En définitive, la mise à nu du système de cyber-surveillance américain, en affectant les géants du secteur, porte un coup à sa base industrielle et technologique. Aussi ce pilier qui porte en grande partie la cyber-puissance américaine, s'en trouve ébranlé.

Notes

[1] Aux Etats-unis certains procédés cryptographiques sont des armes de 11eme catégorie.

[2] On peut toutefois rappeler que cette entreprise fut facilité par la capture d'une machine et de ses livrets de code à bord du sous marin U110.

[3] Même le chiffrement par clés asymétriques sur lequel repose une grande partie du chiffrement aujourd'hui, pourrait être percé à l'horizon de quelques années; il est amusant de noter qu'Antoine Joux, mathématicien français à l'origine de cette remise en question, travaille dans un laboratoire français du nom de PRISM.

[4] le dénouement de l'affaire évoqué ici.

[5] Dans son ouvrage intitulé "Cyber stratégie l'art de la guerre numérique", Bertrand Boyer cite à raison la capacité normative comme un des piliers de la cyber-puissance. Envisagée seulement dans son livre comme une "nouvelle forme de diplomatie et d'influence" il faut voir même au delà un véritable moyen de contrôle clandestin.
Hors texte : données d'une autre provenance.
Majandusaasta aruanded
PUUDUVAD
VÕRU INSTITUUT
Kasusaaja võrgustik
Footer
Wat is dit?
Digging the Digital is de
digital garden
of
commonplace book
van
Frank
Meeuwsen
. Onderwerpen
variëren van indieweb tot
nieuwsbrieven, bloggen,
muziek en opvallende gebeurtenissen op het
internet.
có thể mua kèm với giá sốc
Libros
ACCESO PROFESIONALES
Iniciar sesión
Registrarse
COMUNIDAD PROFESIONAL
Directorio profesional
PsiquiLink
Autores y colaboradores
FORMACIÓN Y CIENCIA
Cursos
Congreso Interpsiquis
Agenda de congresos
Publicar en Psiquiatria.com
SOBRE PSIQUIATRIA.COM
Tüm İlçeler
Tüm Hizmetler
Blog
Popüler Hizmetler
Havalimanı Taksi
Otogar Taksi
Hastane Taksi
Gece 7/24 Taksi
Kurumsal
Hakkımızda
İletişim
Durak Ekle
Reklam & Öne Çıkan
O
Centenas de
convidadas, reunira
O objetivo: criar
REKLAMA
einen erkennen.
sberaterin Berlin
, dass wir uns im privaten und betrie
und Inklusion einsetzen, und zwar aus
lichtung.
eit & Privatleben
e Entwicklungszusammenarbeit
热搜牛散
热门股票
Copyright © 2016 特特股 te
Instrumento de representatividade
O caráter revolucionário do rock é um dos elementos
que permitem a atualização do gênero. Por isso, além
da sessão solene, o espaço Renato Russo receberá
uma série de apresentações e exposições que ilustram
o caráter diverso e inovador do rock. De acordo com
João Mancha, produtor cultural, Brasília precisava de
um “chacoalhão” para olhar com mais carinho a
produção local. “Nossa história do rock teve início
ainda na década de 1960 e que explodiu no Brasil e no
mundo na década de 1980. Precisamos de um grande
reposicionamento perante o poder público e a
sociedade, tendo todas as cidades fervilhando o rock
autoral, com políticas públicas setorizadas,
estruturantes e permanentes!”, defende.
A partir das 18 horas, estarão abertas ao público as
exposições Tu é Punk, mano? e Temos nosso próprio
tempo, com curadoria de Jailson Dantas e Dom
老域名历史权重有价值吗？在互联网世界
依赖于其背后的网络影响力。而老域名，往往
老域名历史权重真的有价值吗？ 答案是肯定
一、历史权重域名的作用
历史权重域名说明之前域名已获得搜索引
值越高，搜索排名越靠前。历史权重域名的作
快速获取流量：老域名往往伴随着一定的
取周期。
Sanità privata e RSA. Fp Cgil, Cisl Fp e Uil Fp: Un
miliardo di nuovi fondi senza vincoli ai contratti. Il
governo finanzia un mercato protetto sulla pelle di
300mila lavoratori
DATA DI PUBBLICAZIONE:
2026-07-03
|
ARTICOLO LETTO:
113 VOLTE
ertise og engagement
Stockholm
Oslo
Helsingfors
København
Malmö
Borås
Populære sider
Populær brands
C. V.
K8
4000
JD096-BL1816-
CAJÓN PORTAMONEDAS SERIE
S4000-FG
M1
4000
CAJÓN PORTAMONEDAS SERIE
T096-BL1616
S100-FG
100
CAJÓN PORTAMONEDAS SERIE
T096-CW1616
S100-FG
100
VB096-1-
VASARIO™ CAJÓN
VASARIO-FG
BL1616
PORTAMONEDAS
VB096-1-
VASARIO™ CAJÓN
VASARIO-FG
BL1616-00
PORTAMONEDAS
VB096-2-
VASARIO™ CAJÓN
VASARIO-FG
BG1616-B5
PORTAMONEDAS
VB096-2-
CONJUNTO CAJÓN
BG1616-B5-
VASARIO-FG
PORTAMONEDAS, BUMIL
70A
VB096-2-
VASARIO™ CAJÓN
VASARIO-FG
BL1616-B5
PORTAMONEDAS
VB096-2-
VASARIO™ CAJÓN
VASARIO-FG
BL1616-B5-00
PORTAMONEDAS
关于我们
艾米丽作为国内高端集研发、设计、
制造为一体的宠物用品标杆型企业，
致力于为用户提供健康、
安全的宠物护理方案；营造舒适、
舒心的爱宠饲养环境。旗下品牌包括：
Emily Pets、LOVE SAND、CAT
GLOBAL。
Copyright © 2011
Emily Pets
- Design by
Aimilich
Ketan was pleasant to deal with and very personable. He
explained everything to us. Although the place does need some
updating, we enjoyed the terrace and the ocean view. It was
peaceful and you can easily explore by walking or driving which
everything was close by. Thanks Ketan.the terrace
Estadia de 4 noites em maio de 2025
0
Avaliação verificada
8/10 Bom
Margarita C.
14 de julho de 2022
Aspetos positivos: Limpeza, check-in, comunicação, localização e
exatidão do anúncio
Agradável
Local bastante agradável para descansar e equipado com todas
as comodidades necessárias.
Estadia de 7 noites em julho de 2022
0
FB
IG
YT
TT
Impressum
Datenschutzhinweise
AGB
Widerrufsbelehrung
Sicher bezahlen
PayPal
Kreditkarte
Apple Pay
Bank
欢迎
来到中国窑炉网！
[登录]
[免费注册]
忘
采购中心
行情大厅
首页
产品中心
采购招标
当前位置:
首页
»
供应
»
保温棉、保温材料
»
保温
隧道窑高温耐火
[6] Et notamment ce passage "Le ministère de la Défense a fait le choix d’un accord-cadre avec Microsoft, ce qui, de mon point de vue, ne présente pas un risque de sécurité supérieur par rapport à l’utilisation de logiciels libres."audition devant l'assemblée nationale, le 12 juin 2013

[7] Lire ici le débat qu'avait déclenché l'offre dite "open bar" de Microsoft pour le ministère de la défense française.